Besnik Abazi: Meiner Mutter, meiner Schwester und einem Cousin, mit dem ich aufgewachsen bin, und die alle noch im Kosovo leben, fühle ich mich durchaus verpflichtet.
Shqipe Bajrami-Grohs: Ich unterstütze ab und zu drei meinen Cousinen, die noch studieren, deren Väter im Krieg erschossen wurden. Meine Onkel haben uns sehr viel geholfen, als mein Vater aus politischen Gründen von der serbischen Polizei verfolgt wurde und fliehen musste. Es ist also vielmehr ein Zurückgeben und Dankeschön für die Hilfe von meinen Onkeln, die leider nicht mehr leben. Diese Unterstützung wird sehr dankbar angenommen.
Gibt es bei der im Kosovo lebenden Bevölkerung falsche Vorstellungen über das Leben im Ausland, z.B. in der Schweiz?
Shqipe Bajrami-Grohs: Meinen Sie, dass das Geld von den Bäumen fällt? Ja, sowas gibt es auch. Aber die Mehrheit hat direkt oder indirekt eine Verbindung zur Schweiz und weiss ziemlich genau, wie das Leben bei uns in der Schweiz funktioniert.
Reisen Sie noch regelmässig in den Kosovo zu Ihren Verwandten oder Bekannten?
Shqipe Bajrami-Grohs: Ich reise nicht so oft nach Kosova. Aus politischen Gründen durfte ich erst nach 14 Jahren reisen. Seitdem war ich drei Mal privat dort und einmal beruflich.
Wie sieht es mit Aktivitäten in kosovarischen Gemeinschaften in der Schweiz aus?
Besnik Abazi: Das war für mich sehr wichtig, vor allem in der Zeit bevor der Kosovo-Krieg ausgebrochen ist. Ich hatte es mir in dieser Zeit zur Pflicht gemacht, Hilfe zu leisten, indem ich Geflüchteten half, ihre Verfolgung zu beweisen. Ich war auch bei einem Verein engagiert und sprach dort viel vor den Medien. Dabei war auch ein Fall, bei dem zwei Kosovaren nach ihrer Rückkehr erschossen wurden. Da war für mich klar, dass ich mich dafür einsetzen musste, dass es nicht weiteren Menschen so ergeht. Aus beruflichen Gründen habe ich mich dann vor ca. zehn Jahren aus vielen Bereichen zurückgezogen. In den Spezialgebieten der Migration, z.B. der transkulturellen Psychiatrie, bin ich aber weiterhin aktiv.

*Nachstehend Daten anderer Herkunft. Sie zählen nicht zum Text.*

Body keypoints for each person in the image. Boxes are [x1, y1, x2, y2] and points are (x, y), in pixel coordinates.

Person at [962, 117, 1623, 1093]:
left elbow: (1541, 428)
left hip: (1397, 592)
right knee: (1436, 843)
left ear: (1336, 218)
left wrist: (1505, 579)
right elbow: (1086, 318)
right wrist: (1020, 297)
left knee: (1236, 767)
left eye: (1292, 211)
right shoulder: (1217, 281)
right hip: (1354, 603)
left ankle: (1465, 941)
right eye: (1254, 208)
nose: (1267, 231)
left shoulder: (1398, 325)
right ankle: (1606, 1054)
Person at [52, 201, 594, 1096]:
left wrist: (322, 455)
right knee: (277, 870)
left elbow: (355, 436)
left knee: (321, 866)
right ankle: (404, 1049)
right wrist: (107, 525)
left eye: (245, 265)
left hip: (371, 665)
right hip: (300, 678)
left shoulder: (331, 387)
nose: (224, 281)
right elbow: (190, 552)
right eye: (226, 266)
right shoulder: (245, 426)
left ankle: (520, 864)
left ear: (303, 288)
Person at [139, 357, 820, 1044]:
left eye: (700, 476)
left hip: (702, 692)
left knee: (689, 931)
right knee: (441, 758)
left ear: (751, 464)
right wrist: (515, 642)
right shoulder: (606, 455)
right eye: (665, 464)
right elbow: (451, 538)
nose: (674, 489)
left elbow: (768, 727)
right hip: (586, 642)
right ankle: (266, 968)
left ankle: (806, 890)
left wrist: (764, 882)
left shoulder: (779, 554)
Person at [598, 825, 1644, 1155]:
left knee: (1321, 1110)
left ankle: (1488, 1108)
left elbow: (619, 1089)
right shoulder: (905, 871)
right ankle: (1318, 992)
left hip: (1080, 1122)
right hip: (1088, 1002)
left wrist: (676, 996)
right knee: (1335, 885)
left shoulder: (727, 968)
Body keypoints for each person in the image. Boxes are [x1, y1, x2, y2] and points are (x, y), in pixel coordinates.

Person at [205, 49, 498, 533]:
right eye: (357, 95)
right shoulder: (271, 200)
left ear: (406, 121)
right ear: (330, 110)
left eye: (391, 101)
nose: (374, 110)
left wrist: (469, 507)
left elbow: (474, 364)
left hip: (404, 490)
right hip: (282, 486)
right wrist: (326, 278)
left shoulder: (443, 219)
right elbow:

Shqipe Bajrami-Grohs: Ich war von Anfang an bei unterschiedlichen Aktivitäten in der albanischen Community engagiert. Ich habe für die traumatisierten Kriegsflüchtlinge gedolmetscht und albanischen Familien mit geringen Deutschkenntnissen mit Übersetzungen geholfen. Bei der Gründung des albanischen Studentenvereins an der Uni Zürich war ich dabei. Ich war Mitglied der Koordinationsgruppe für die Gründung einer albanischen Organisation in der Schweiz. Bis vor kurzem war ich Koordinatorin des Aufsichtsrats des Dachverbands der Albanerinnen und Albaner der Schweiz.